## Supplied material:
* * * *

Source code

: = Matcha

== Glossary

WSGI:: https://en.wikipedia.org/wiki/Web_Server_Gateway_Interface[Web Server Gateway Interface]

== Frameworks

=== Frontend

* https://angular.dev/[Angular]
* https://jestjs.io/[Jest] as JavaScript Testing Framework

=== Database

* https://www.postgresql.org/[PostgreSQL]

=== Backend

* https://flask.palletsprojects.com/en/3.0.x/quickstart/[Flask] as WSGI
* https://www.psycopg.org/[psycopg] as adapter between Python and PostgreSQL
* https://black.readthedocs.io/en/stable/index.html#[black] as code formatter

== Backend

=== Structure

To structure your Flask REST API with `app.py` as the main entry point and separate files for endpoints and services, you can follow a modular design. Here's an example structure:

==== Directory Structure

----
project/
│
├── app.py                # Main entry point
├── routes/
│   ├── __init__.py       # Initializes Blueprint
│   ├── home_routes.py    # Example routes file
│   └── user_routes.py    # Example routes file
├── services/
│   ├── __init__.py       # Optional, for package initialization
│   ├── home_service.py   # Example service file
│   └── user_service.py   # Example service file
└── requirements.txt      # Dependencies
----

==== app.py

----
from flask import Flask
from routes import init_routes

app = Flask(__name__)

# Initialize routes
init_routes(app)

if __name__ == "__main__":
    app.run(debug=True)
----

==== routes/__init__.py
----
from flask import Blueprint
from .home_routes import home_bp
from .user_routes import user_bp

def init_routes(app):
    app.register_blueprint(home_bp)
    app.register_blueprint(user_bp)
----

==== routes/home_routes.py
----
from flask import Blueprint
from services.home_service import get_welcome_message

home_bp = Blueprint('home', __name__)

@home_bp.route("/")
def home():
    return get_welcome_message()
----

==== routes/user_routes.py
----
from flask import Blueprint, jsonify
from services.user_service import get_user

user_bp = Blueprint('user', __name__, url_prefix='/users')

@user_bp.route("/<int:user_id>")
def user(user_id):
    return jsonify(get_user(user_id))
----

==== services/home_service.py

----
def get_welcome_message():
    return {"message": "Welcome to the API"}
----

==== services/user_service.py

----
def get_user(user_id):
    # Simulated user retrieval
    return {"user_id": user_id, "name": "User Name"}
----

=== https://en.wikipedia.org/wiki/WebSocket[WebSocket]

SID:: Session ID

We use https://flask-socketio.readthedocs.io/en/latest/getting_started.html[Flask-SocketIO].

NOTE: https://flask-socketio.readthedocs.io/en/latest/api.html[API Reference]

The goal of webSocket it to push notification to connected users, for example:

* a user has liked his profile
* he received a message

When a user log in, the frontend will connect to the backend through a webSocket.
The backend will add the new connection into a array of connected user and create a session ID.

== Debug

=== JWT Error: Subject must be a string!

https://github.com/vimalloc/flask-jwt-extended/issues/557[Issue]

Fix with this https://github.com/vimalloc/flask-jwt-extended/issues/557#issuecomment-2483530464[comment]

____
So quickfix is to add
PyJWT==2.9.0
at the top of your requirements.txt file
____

* * * *

## What to work on:
The complete listing, from first line to last, should be copied verbatim.

## Solution below:
Source code

: = Matcha

== Glossary

WSGI:: https://en.wikipedia.org/wiki/Web_Server_Gateway_Interface[Web Server Gateway Interface]

== Frameworks

=== Frontend

* https://angular.dev/[Angular]
* https://jestjs.io/[Jest] as JavaScript Testing Framework

=== Database

* https://www.postgresql.org/[PostgreSQL]

=== Backend

* https://flask.palletsprojects.com/en/3.0.x/quickstart/[Flask] as WSGI
* https://www.psycopg.org/[psycopg] as adapter between Python and PostgreSQL
* https://black.readthedocs.io/en/stable/index.html#[black] as code formatter

== Backend

=== Structure

To structure your Flask REST API with `app.py` as the main entry point and separate files for endpoints and services, you can follow a modular design. Here's an example structure:

==== Directory Structure

----
project/
│
├── app.py                # Main entry point
├── routes/
│   ├── __init__.py       # Initializes Blueprint
│   ├── home_routes.py    # Example routes file
│   └── user_routes.py    # Example routes file
├── services/
│   ├── __init__.py       # Optional, for package initialization
│   ├── home_service.py   # Example service file
│   └── user_service.py   # Example service file
└── requirements.txt      # Dependencies
----

==== app.py

----
from flask import Flask
from routes import init_routes

app = Flask(__name__)

# Initialize routes
init_routes(app)

if __name__ == "__main__":
    app.run(debug=True)
----

==== routes/__init__.py
----
from flask import Blueprint
from .home_routes import home_bp
from .user_routes import user_bp

def init_routes(app):
    app.register_blueprint(home_bp)
    app.register_blueprint(user_bp)
----

==== routes/home_routes.py
----
from flask import Blueprint
from services.home_service import get_welcome_message

home_bp = Blueprint('home', __name__)

@home_bp.route("/")
def home():
    return get_welcome_message()
----

==== routes/user_routes.py
----
from flask import Blueprint, jsonify
from services.user_service import get_user

user_bp = Blueprint('user', __name__, url_prefix='/users')

@user_bp.route("/<int:user_id>")
def user(user_id):
    return jsonify(get_user(user_id))
----

==== services/home_service.py

----
def get_welcome_message():
    return {"message": "Welcome to the API"}
----

==== services/user_service.py

----
def get_user(user_id):
    # Simulated user retrieval
    return {"user_id": user_id, "name": "User Name"}
----

=== https://en.wikipedia.org/wiki/WebSocket[WebSocket]

SID:: Session ID

We use https://flask-socketio.readthedocs.io/en/latest/getting_started.html[Flask-SocketIO].

NOTE: https://flask-socketio.readthedocs.io/en/latest/api.html[API Reference]

The goal of webSocket it to push notification to connected users, for example:

* a user has liked his profile
* he received a message

When a user log in, the frontend will connect to the backend through a webSocket.
The backend will add the new connection into a array of connected user and create a session ID.

== Debug

=== JWT Error: Subject must be a string!

https://github.com/vimalloc/flask-jwt-extended/issues/557[Issue]

Fix with this https://github.com/vimalloc/flask-jwt-extended/issues/557#issuecomment-2483530464[comment]

____
So quickfix is to add
PyJWT==2.9.0
at the top of your requirements.txt file
____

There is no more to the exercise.